Work order: From the line containing "3. Dans Xcode, sélectionnez" down to the line containing "le fichier /" in the records below, reproduce every line exactly, ends included, and omit all others.

(Stored data)
_ _ _ _ _
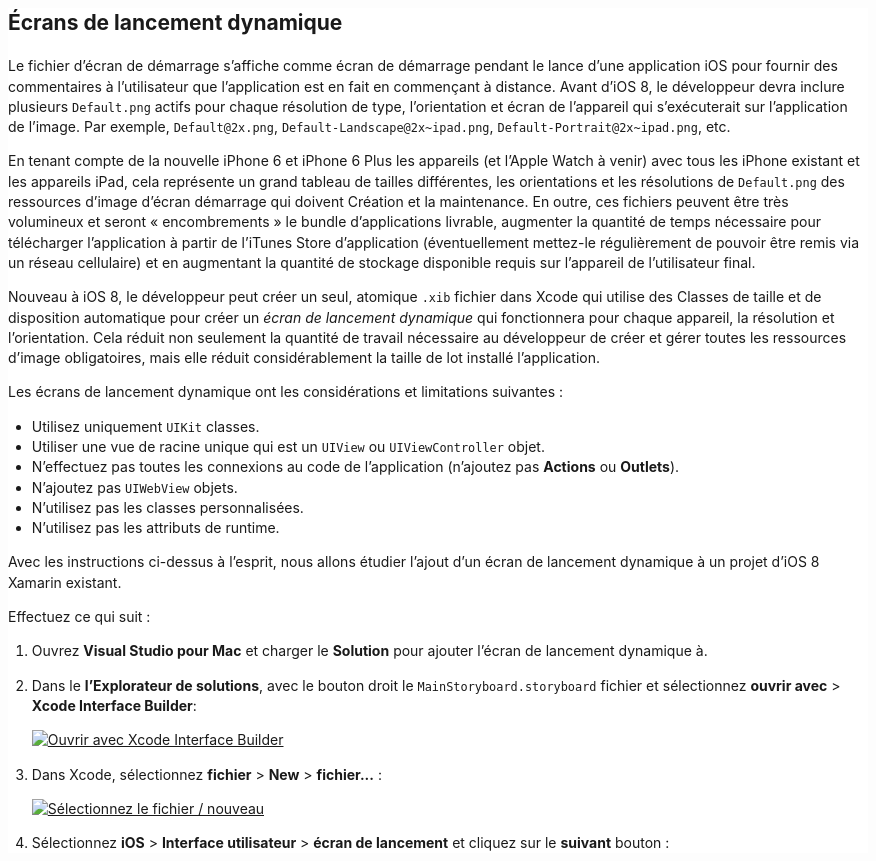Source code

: ## <a name="dynamic-launch-screens"></a>Écrans de lancement dynamique

Le fichier d’écran de démarrage s’affiche comme écran de démarrage pendant le lance d’une application iOS pour fournir des commentaires à l’utilisateur que l’application est en fait en commençant à distance. Avant d’iOS 8, le développeur devra inclure plusieurs `Default.png` actifs pour chaque résolution de type, l’orientation et écran de l’appareil qui s’exécuterait sur l’application de l’image. Par exemple, `Default@2x.png`, `Default-Landscape@2x~ipad.png`, `Default-Portrait@2x~ipad.png`, etc.

En tenant compte de la nouvelle iPhone 6 et iPhone 6 Plus les appareils (et l’Apple Watch à venir) avec tous les iPhone existant et les appareils iPad, cela représente un grand tableau de tailles différentes, les orientations et les résolutions de `Default.png` des ressources d’image d’écran démarrage qui doivent Création et la maintenance. En outre, ces fichiers peuvent être très volumineux et seront « encombrements » le bundle d’applications livrable, augmenter la quantité de temps nécessaire pour télécharger l’application à partir de l’iTunes Store d’application (éventuellement mettez-le régulièrement de pouvoir être remis via un réseau cellulaire) et en augmentant la quantité de stockage disponible requis sur l’appareil de l’utilisateur final.

Nouveau à iOS 8, le développeur peut créer un seul, atomique `.xib` fichier dans Xcode qui utilise des Classes de taille et de disposition automatique pour créer un *écran de lancement dynamique* qui fonctionnera pour chaque appareil, la résolution et l’orientation. Cela réduit non seulement la quantité de travail nécessaire au développeur de créer et gérer toutes les ressources d’image obligatoires, mais elle réduit considérablement la taille de lot installé l’application.


Les écrans de lancement dynamique ont les considérations et limitations suivantes :

 - Utilisez uniquement `UIKit` classes.
 - Utiliser une vue de racine unique qui est un `UIView` ou `UIViewController` objet.
 - N’effectuez pas toutes les connexions au code de l’application (n’ajoutez pas **Actions** ou **Outlets**).
 - N’ajoutez pas `UIWebView` objets.
 - N’utilisez pas les classes personnalisées.
 - N’utilisez pas les attributs de runtime.

Avec les instructions ci-dessus à l’esprit, nous allons étudier l’ajout d’un écran de lancement dynamique à un projet d’iOS 8 Xamarin existant.

Effectuez ce qui suit :

1. Ouvrez **Visual Studio pour Mac** et charger le **Solution** pour ajouter l’écran de lancement dynamique à.
2. Dans le **l’Explorateur de solutions**, avec le bouton droit le `MainStoryboard.storyboard` fichier et sélectionnez **ouvrir avec** > **Xcode Interface Builder**:

    [![](unified-storyboards-images/dls01.png "Ouvrir avec Xcode Interface Builder")](unified-storyboards-images/dls01.png#lightbox)
3. Dans Xcode, sélectionnez **fichier** > **New** > **fichier...** :

    [![](unified-storyboards-images/dls02.png "Sélectionnez le fichier / nouveau")](unified-storyboards-images/dls02.png#lightbox)
4. Sélectionnez **iOS** > **Interface utilisateur** > **écran de lancement** et cliquez sur le **suivant** bouton :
_ _ _ _ _
Response area:
3. Dans Xcode, sélectionnez **fichier** > **New** > **fichier...** :

    [![](unified-storyboards-images/dls02.png "Sélectionnez le fichier / nouveau")](unified-storyboards-images/dls02.png#lightbox)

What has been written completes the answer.